Monday, May 25, 2015

In My Trusty Iron Skillet

In my fantasy cooking life I am the kind of hardscrabble Southern cook who makes pie crust without checking the recipe, confidently bakes biscuits lighter than air, and handily serves pans of cornbread as a staple at nearly every meal. Neighbors rave about my pies. I store bacon grease in a jar (okay that I actually do). The kitchen shelves are stocked with jars of jelly and pickles and fruits that I home can and my hungry family devours around our ever expanding farm table. James comes in hungry every night after a hard day's work and dips wedges of our fluffy house specialty cornbread into creamy gravy.
I love cornbread -- slathered with butter, pan fried with eggs or doused in milk for the quintessential Southern midnight snack. James tolerates the occasional slice but he doesn't crave it or look wantonly at barbecue or beans when there isn't a skillet of bright yellow bread nearby.
And so, I curb my baser, cornier tendencies and these days I only make cornbread when the feeling is so Americana the day can't progress without a crispy crusted wedge of yellow goodness.
Memorial Day while I was serving sticky pork ribs, is one of those kind of days.

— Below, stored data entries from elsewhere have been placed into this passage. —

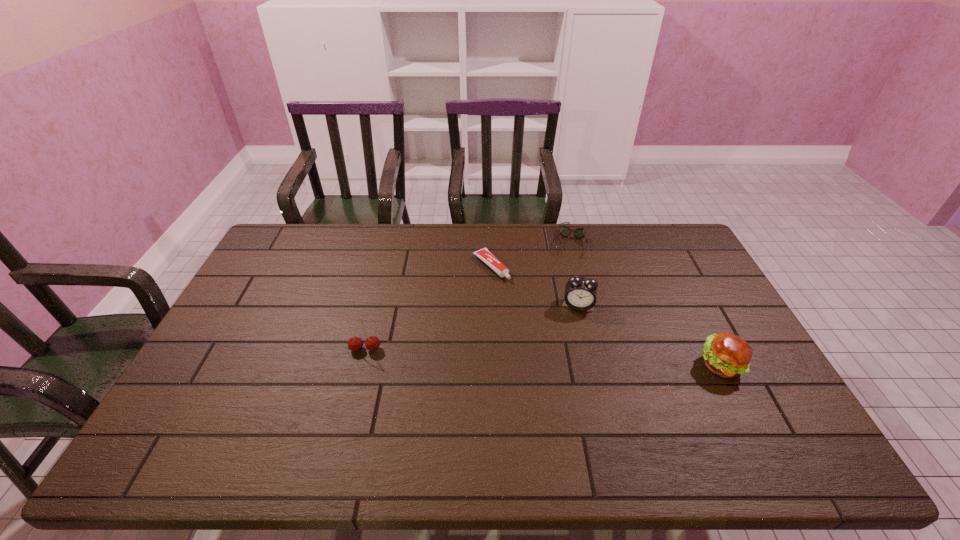
This screenshot has height=540, width=960. I want to click on free point between the cherry and the spectacles, so click(468, 296).

Where is `free space between the cherry and the third farthest object`? The width and height of the screenshot is (960, 540). free space between the cherry and the third farthest object is located at coordinates (471, 327).

Identify the location of empty space that is in between the leftmost object and the fourth object from right to left. (428, 308).

Identify the location of free space that is in between the second shortest object and the leftmost object. The width and height of the screenshot is (960, 540). (468, 296).

Identify the location of free space between the third shortest object and the third farthest object. (649, 335).

Where is `object identified as the third closest to the second shortest object`? object identified as the third closest to the second shortest object is located at coordinates (728, 355).

Choose which object is the fourth nearest neighbor to the shortest object. Please provide its 2D coordinates. Your answer should be formatted as a tuple, i.e. [(x, y)], where the tuple contains the x and y coordinates of a point satisfying the conditions above.

[(728, 355)]

This screenshot has width=960, height=540. In order to click on free location that satisfies the following two spatial constraints: 1. on the surface of the cherry; 2. on the right side of the third shortest object in this screenshot , I will do `click(361, 365)`.

I want to click on vacant area that satisfies the following two spatial constraints: 1. on the surface of the cherry; 2. on the right side of the third shortest object, so click(x=361, y=365).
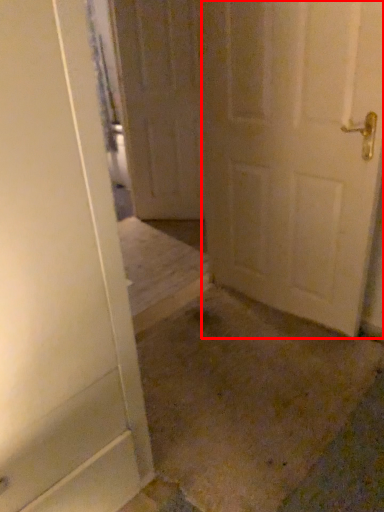
Question: From the image's perspective, what is the correct spatial relationship of door (annotated by the red box) in relation to door?

Choices:
 (A) below
 (B) above

Answer: (A)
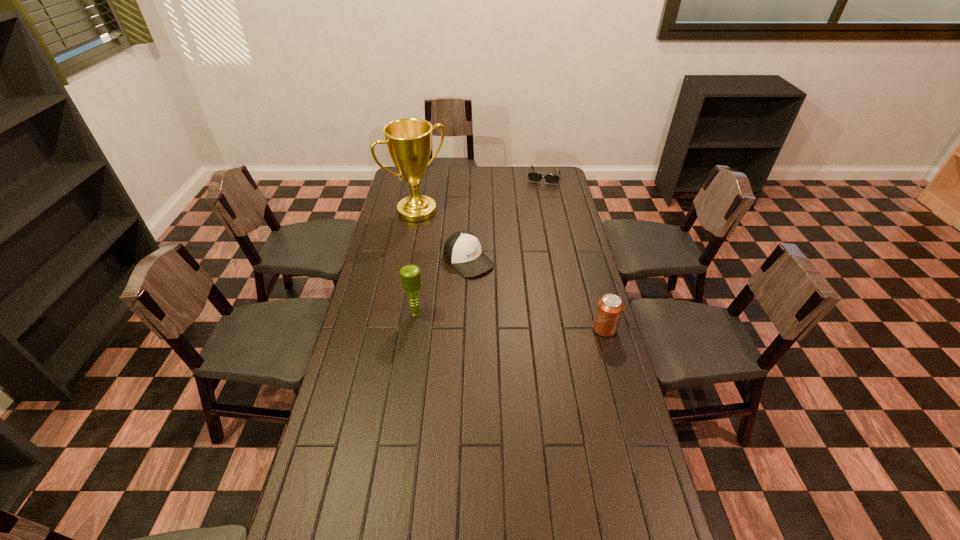
This screenshot has width=960, height=540. What are the coordinates of `vacant space located 0.090m on the front-facing side of the sunglasses` in the screenshot? It's located at (540, 194).

Identify the location of vacant space located 0.130m on the front-facing side of the sunglasses. (538, 198).

Where is `free spot located 0.050m on the front-facing side of the sunglasses`? free spot located 0.050m on the front-facing side of the sunglasses is located at coordinates (540, 190).

Identify the location of free spot located 0.140m on the front panel of the third object from right to left. (504, 295).

Image resolution: width=960 pixels, height=540 pixels. Identify the location of vacant space located 0.200m on the front panel of the third object from right to left. (515, 304).

Identify the location of vacant area located 0.360m on the front panel of the third object from right to left. (542, 330).

The image size is (960, 540). I want to click on vacant area situated 0.080m by the handles of the tallest object, so click(442, 230).

The image size is (960, 540). Find the location of `vacant space located by the handles of the tallest object`. vacant space located by the handles of the tallest object is located at coordinates coord(444,232).

Find the location of a particular element. Image resolution: width=960 pixels, height=540 pixels. blank space located 0.160m by the handles of the tallest object is located at coordinates [x=451, y=238].

Where is `object that is at the far edge`? object that is at the far edge is located at coordinates (532, 176).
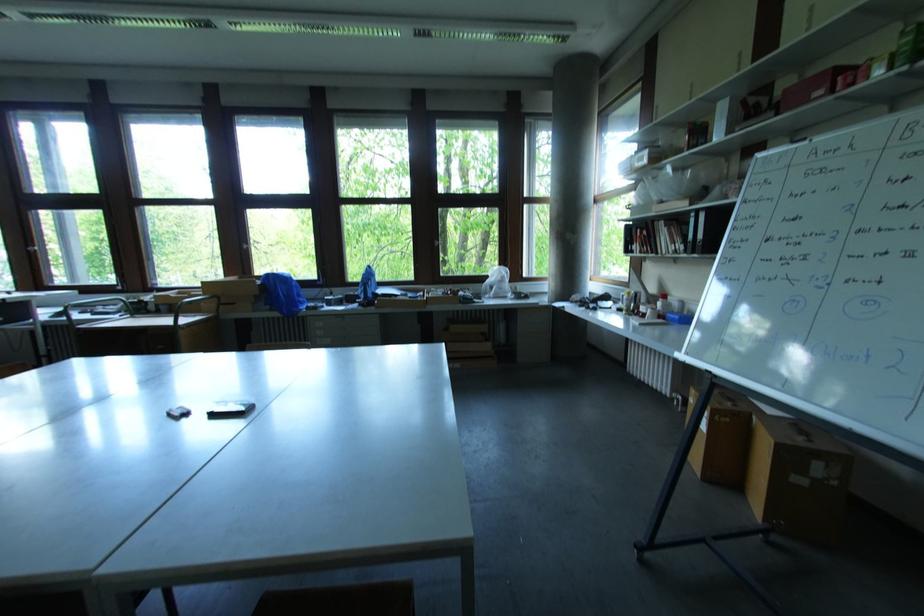
The location [229,408] corresponds to which object?

This point indicates the black smartphone.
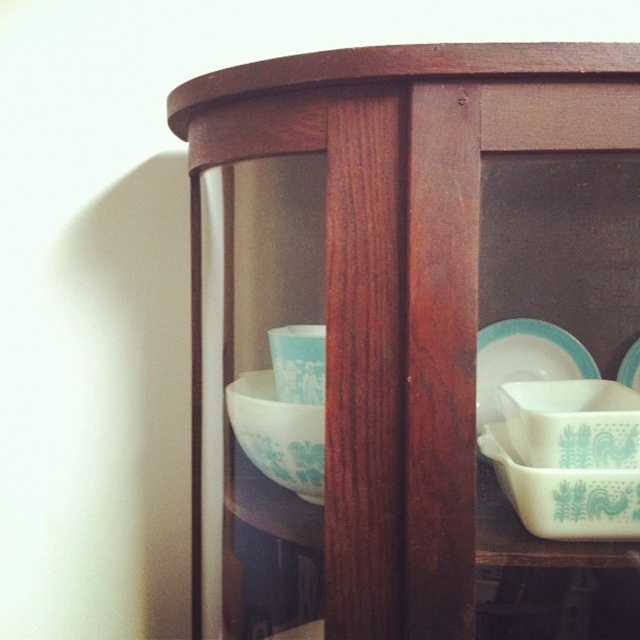
Question: Can you confirm if white glossy casserole dish at lower right is positioned to the right of teal glossy bowl at center?

Choices:
 (A) no
 (B) yes

Answer: (B)

Question: Does white glossy bowl at center appear over teal ceramic plate at center?

Choices:
 (A) yes
 (B) no

Answer: (B)

Question: Can you confirm if wooden cabinet at center is thinner than white glossy plate at center?

Choices:
 (A) yes
 (B) no

Answer: (B)

Question: Estimate the real-world distances between objects in this image. Which object is farther from the white glossy plate at center?

Choices:
 (A) teal glossy bowl at center
 (B) wooden cabinet at center
 (C) white glossy casserole dish at lower right
 (D) teal ceramic plate at center

Answer: (A)

Question: Which point is farther to the camera?

Choices:
 (A) white glossy casserole dish at right
 (B) white glossy casserole dish at lower right
 (C) white glossy bowl at center

Answer: (C)

Question: Considering the real-world distances, which object is farthest from the white glossy casserole dish at lower right?

Choices:
 (A) teal ceramic plate at center
 (B) white glossy plate at center
 (C) wooden cabinet at center
 (D) white glossy bowl at center

Answer: (A)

Though I find it romantic I don't soak my cornmeal overnight in buttermilk the way old time cooks might. I never add sugar. As they say below the Mason Dixon line that clearly was some sort of Yankee invention. And, I never use flour -- just rough, crumbly cornmeal.

Preheat the oven to 450ยบ
Cook 3-4 slices of bacon in a 9" iron frying pan until crisp. Set the bacon on a paper towel to drain and reserve 4 TB of the bacon fat, leaving the rest (at least 1 TB) in the pan).
Put iron frying pan withe the remaining bacon grease in eh oven to heat.
In a medium bowl combine 2 cups yellow cornmeal (I like coarse or medium grind), 1 tsp salt,  1/2 tsp baking soda, 1/2 tsp baking powder, and the cooled bacon chopped.
In a separate bowl beat together 1 1/2 cups buttermilk, 4 TB bacon fat reserved from the skillet, and one egg.
Stir the wet ingredients into the dry and mix until just combined.
Pour the batter into the heated iron frying pan and bake fro 20 minutes.
Serve piping hot from the skillet.

A taste of America for an American holiday.